Data block Block Start

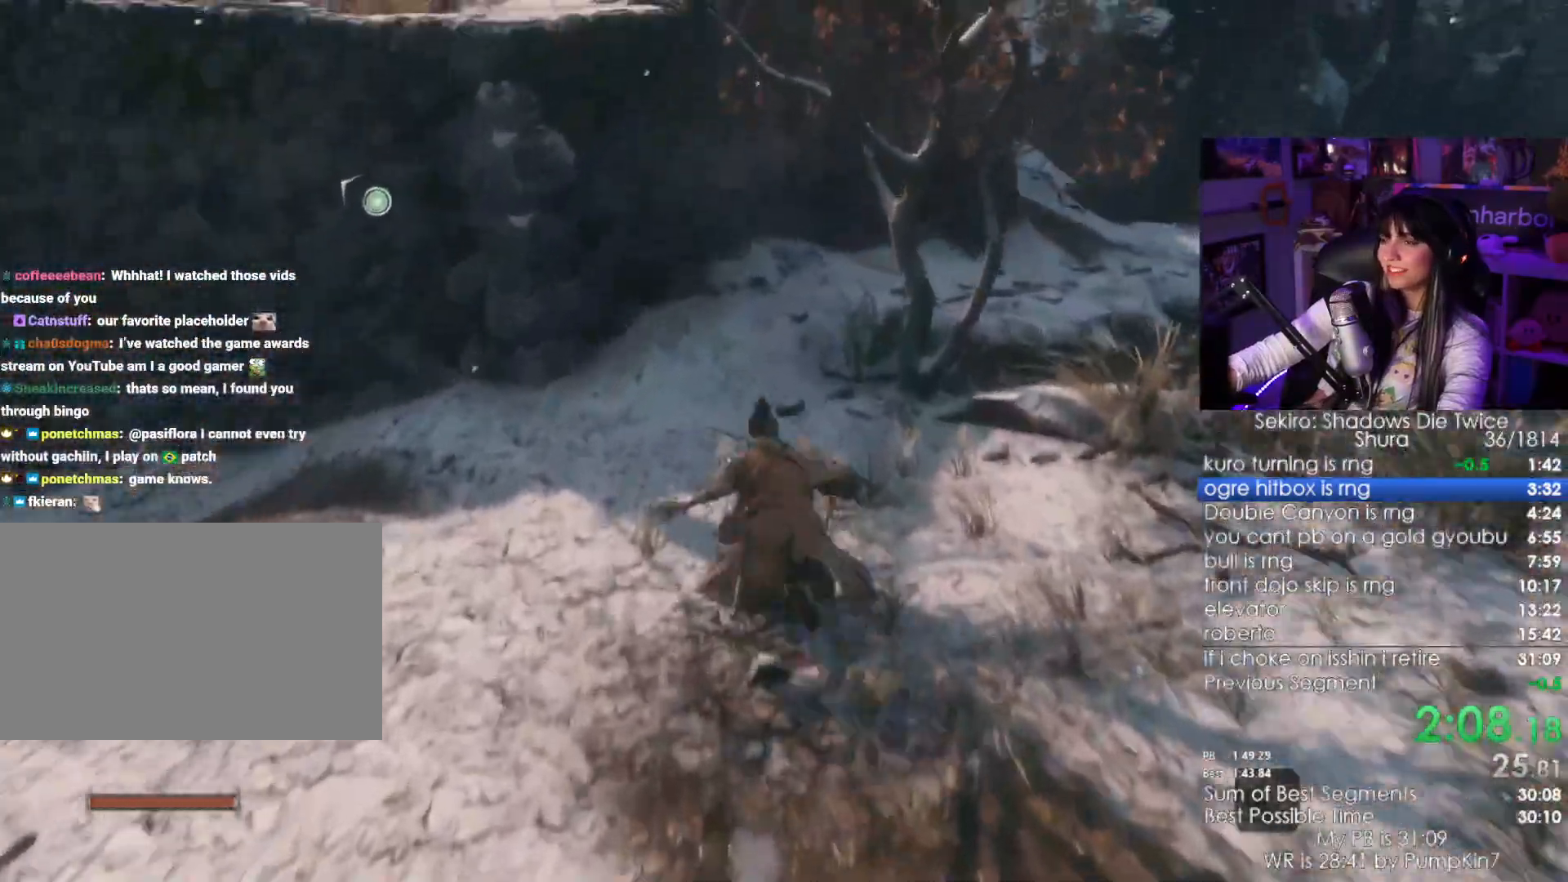
{"keys": ["shift", "w"], "mouse": [], "events": []}
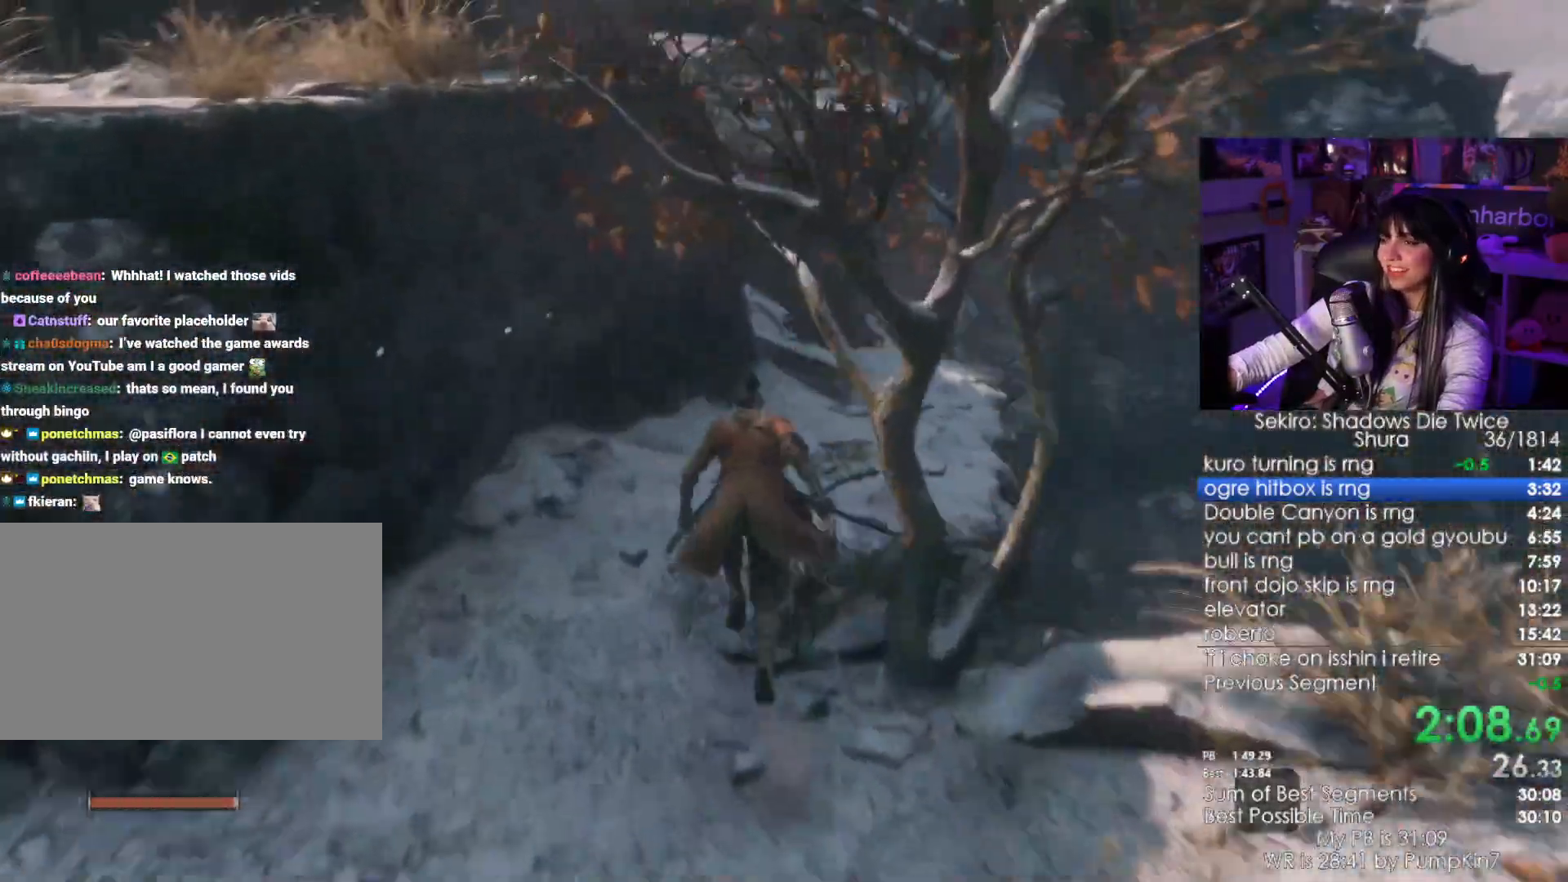
{"keys": ["shift", "w"], "mouse": [], "events": []}
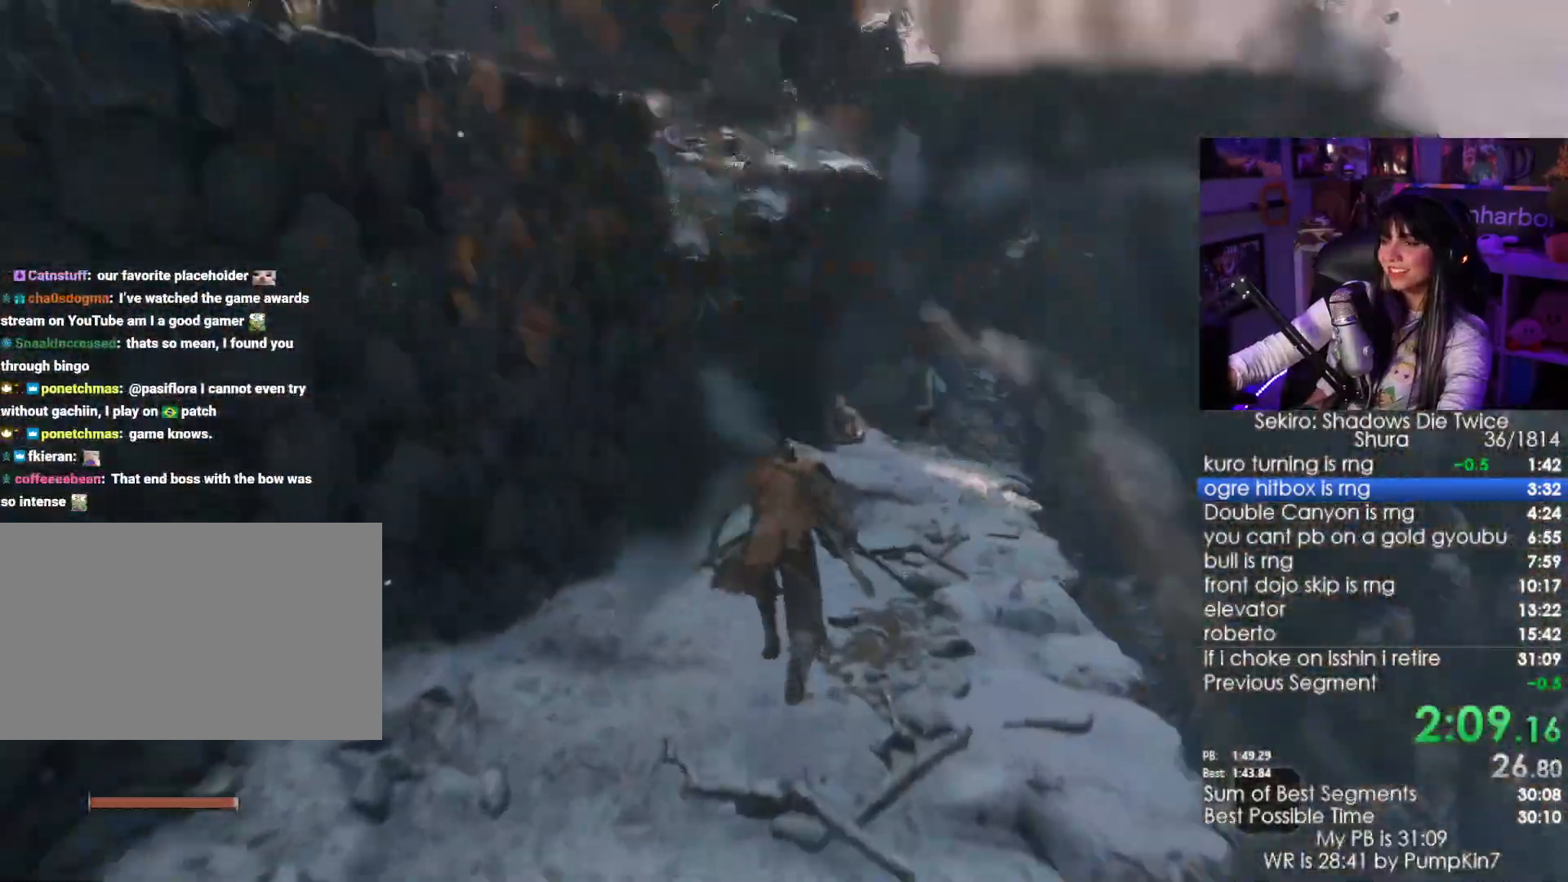
{"keys": ["shift", "w"], "mouse": [], "events": []}
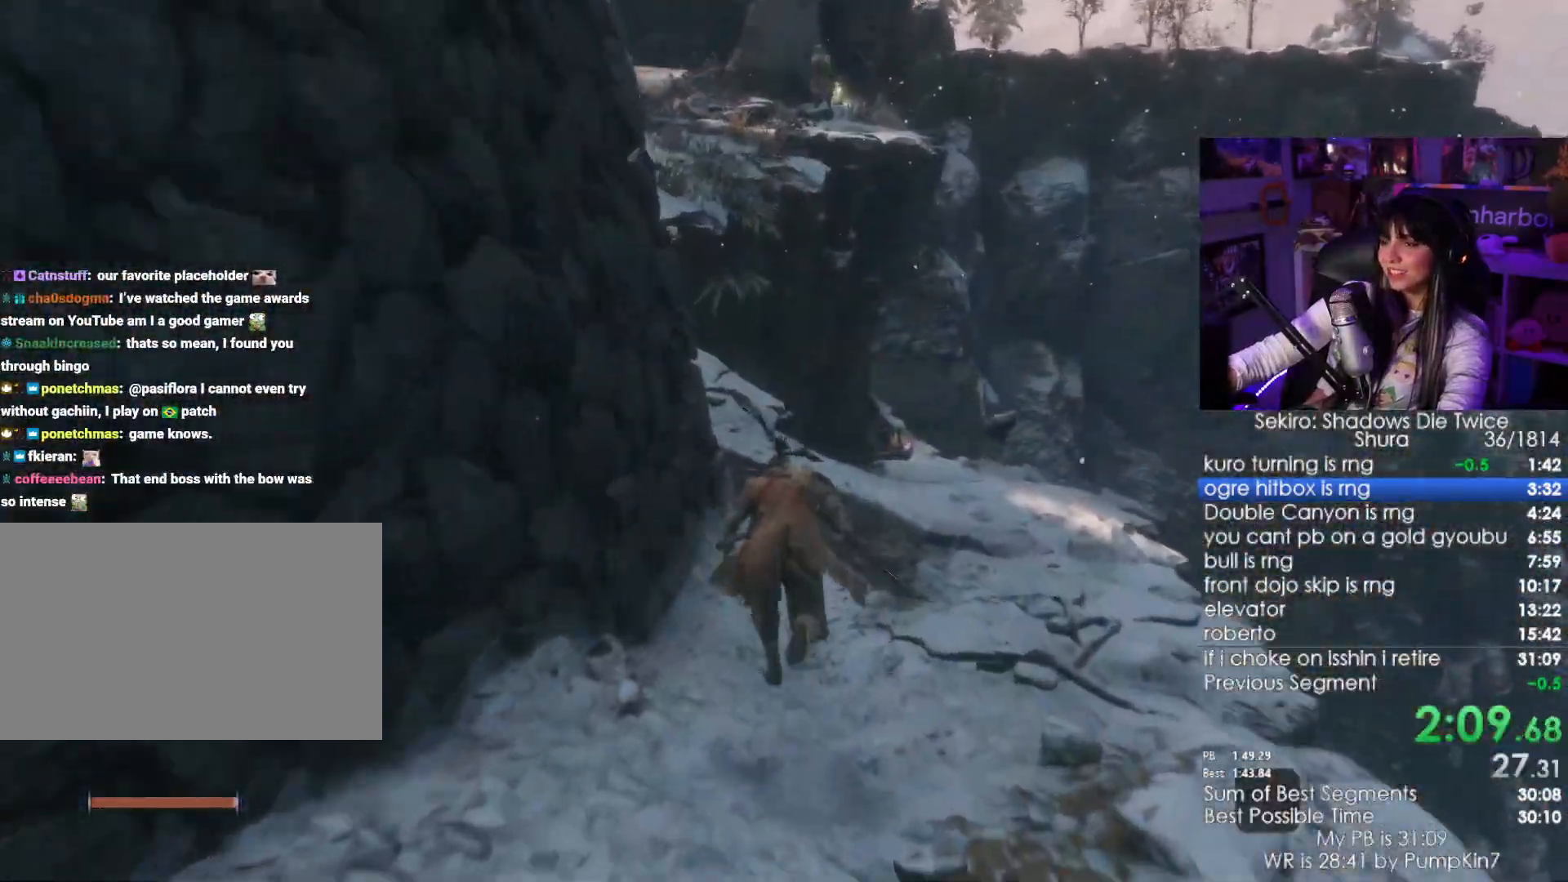
{"keys": ["shift", "w"], "mouse": [], "events": []}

Data block Block End

* [Task directions]
Reproduce the data above verbatim, minus any images.

* [Result for this exercise]
{"keys": ["shift", "w"], "mouse": [], "events": []}
{"keys": ["shift", "w"], "mouse": [], "events": []}
{"keys": ["shift", "w"], "mouse": [], "events": []}
{"keys": ["shift", "w"], "mouse": [], "events": []}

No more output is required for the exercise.